# Challenge B: FSDP2 + QLoRA on 2xT4 GPUs

This notebook demonstrates finetuning a model using QLoRA with FSDP2 on Kaggle's 2x Tesla T4 GPUs.

In [None]:
!pip install torch>=2.4 transformers peft trl accelerate bitsandbytes -U --quiet

In [None]:
import os
import torch
from transformers import AutoModelForCausalLM, AutoTokenizer, BitsAndBytesConfig
from peft import LoraConfig, get_peft_model, prepare_model_for_kbit_training
from trl import SFTTrainer, SFTConfig
from datasets import load_dataset

# Must be 2xT4
os.environ["CUDA_VISIBLE_DEVICES"] = "0,1"
os.environ["PYTORCH_CUDA_ALLOC_CONF"] = "expandable_segments:True"

model_name = "unsloth/llama-3-8b-bnb-4bit"
bnb_config = BitsAndBytesConfig(
    load_in_4bit=True,
    bnb_4bit_quant_type="nf4",
    bnb_4bit_compute_dtype=torch.bfloat16,
)

model = AutoModelForCausalLM.from_pretrained(
    model_name,
    quantization_config=bnb_config,
    device_map={ "": 0 }, 
    torch_dtype=torch.bfloat16,
    attn_implementation="sdpa",
)

model = prepare_model_for_kbit_training(model)
lora_config = LoraConfig(
    r=64,
    lora_alpha=32,
    target_modules=["q_proj", "k_proj", "v_proj", "o_proj", "gate_proj", "up_proj", "down_proj"],
    task_type="CAUSAL_LM",
)
model = get_peft_model(model, lora_config)

# Dataset
dataset = load_dataset("philschmid/dolly-15k-llama-3-format", split="train")

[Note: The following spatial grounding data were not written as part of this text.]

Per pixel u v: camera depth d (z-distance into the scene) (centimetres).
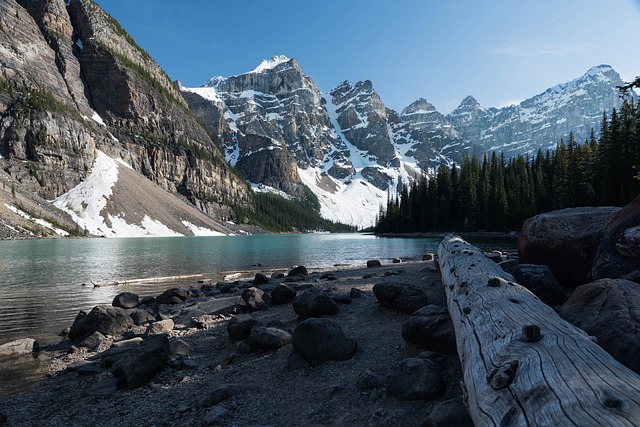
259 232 19712
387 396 512
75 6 19838
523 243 1131
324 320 724
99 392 722
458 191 9681
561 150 8762
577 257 1017
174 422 560
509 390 305
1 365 920
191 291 1853
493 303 543
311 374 650
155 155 17838
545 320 444
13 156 11519
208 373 747
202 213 17638
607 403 240
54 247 5797
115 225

training_args = SFTConfig(
    output_dir="./outputs",
    per_device_train_batch_size=2,
    gradient_accumulation_steps=4,
    learning_rate=2e-4,
    bf16=True, 
    logging_steps=1,
    max_steps=10,
    dataset_text_field="text",
    max_seq_length=512,
    # FSDP2 config
    fsdp="full_shard auto_wrap",
    fsdp_config={
        "fsdp_transformer_layer_cls_to_wrap": "LlamaDecoderLayer",
        "activation_checkpointing": True,
        "forward_prefetch": True,
        "offload_params": True,
    },
)

trainer = SFTTrainer(
    model=model,
    train_dataset=dataset,
    args=training_args,
)

trainer.train()
print("FSDP2 + QLoRA Training completed!")